Package org.apache.cassandra.db.streaming

File transfer

When tranferring whole or subsections of an sstable, only the DATA component is shipped. To that end, there are three "modes" of an sstable transfer that need to be handled somewhat differently: 1) uncompressed sstable - data needs to be read into user space so it can be manipulated: checksum validation, apply stream compression (see next section), and/or TLS encryption. 2) compressed sstable, transferred with SSL/TLS - data needs to be read into user space as that is where the TLS encryption needs to happen.
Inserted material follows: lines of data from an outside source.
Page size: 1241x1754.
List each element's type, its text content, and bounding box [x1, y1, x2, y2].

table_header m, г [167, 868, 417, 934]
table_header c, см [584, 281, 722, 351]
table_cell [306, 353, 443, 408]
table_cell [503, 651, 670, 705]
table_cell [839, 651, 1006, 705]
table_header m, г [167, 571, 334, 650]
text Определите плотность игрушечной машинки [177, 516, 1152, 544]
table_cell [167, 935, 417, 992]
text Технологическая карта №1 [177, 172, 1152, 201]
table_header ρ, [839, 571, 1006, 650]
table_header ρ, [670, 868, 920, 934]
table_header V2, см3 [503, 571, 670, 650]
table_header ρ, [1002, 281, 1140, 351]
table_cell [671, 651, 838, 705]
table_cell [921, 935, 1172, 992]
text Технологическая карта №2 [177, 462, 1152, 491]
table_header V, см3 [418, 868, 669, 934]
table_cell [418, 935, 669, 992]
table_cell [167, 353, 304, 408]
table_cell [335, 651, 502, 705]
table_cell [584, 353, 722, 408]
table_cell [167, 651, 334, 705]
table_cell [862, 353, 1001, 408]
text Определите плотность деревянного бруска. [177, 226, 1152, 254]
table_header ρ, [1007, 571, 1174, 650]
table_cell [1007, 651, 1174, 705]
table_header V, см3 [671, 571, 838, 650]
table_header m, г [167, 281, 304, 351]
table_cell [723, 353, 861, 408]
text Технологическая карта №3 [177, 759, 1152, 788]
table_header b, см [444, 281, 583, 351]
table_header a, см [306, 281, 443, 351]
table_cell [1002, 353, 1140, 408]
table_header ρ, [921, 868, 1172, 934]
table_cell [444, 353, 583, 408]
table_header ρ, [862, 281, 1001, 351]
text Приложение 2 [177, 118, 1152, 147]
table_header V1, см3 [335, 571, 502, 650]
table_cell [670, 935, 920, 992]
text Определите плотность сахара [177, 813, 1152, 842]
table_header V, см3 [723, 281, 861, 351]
Netty does not allow the pretense of doing zero-copy transfers when TLS is in the pipeline; data must explicitly be pulled into user-space memory for TLS encryption to work. 3) compressed sstable, transferred without SSL/TLS - data can be streamed via zero-copy transfer as the data does not need to be manipulated (it can be sent "as-is").

Compressing the data

We always want to transfer as few bytes as possible of the wire when streaming a file. If the sstable is not already compressed via table compression options, we apply an on-the-fly stream compression to the data. The stream compression format is documented in StreamCompressionSerializer You may be wondering: why implement your own compression scheme? why not use netty's built-in compression codecs, like Lz4FrameEncoder? That makes complete sense if all the sstables to be streamed are non using sstable compression (and obviously you wouldn't use stream compression when the sstables are using sstable compression). The problem is when you have a mix of files, some using sstable compression and some not. You can either: - send the files of one type over one kind of socket, and the others over another socket - send them both over the same socket, but then auto-adjust per each file type. I've opted for the latter to keep socket/channel management simpler and cleaner.